To-do item
Display every line below that contains the string "points", matching case.
==== Data
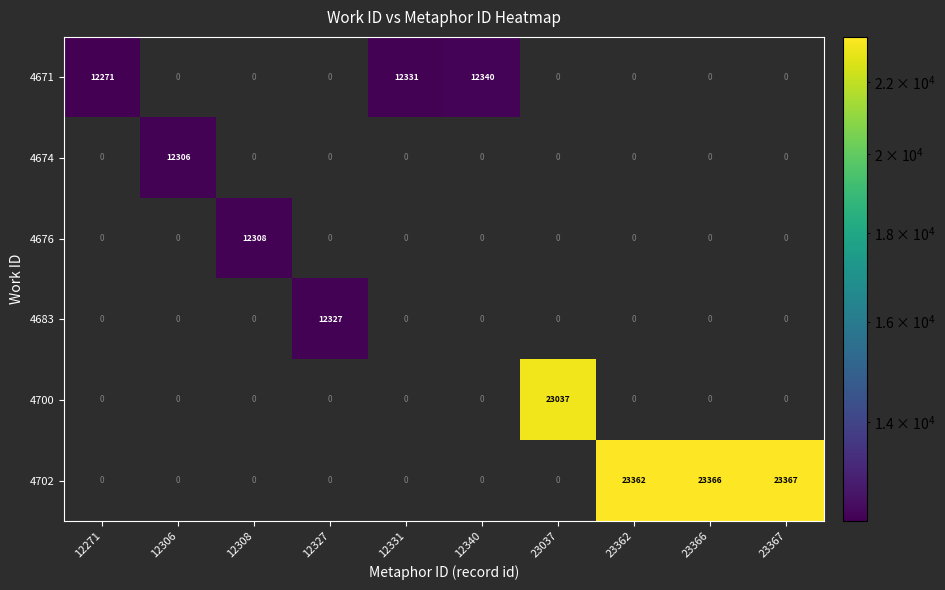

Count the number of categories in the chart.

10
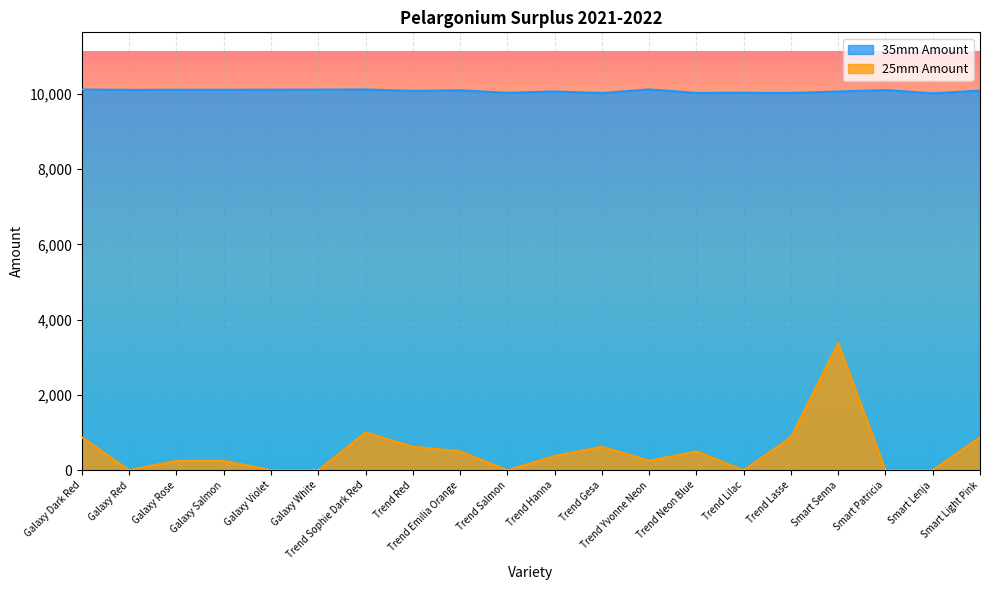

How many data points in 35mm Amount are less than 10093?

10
========
==== Data
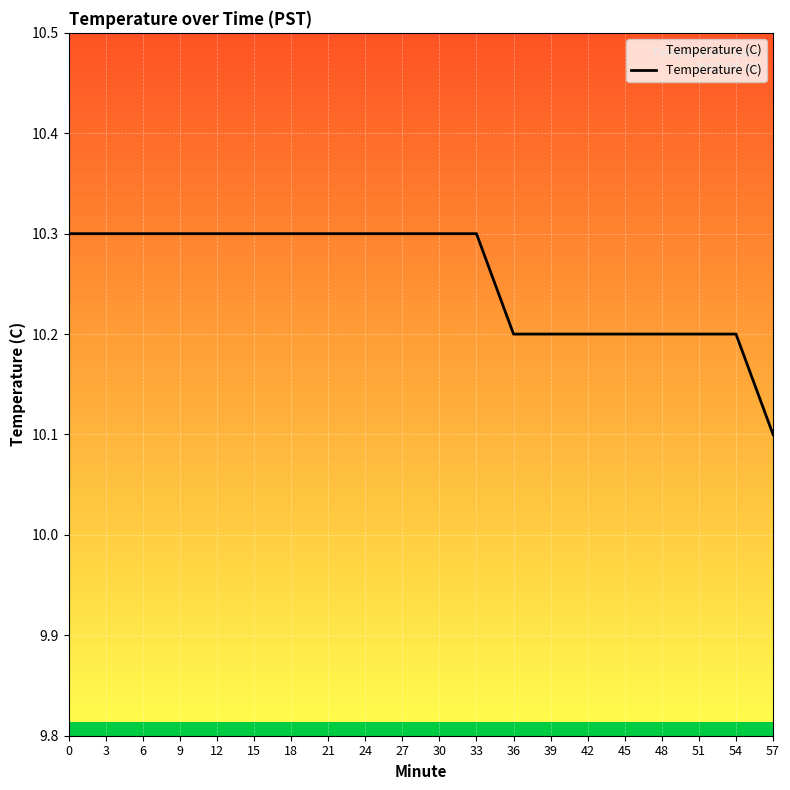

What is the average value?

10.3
========
Solution for this problem
How many data points in 35mm Amount are less than 10093?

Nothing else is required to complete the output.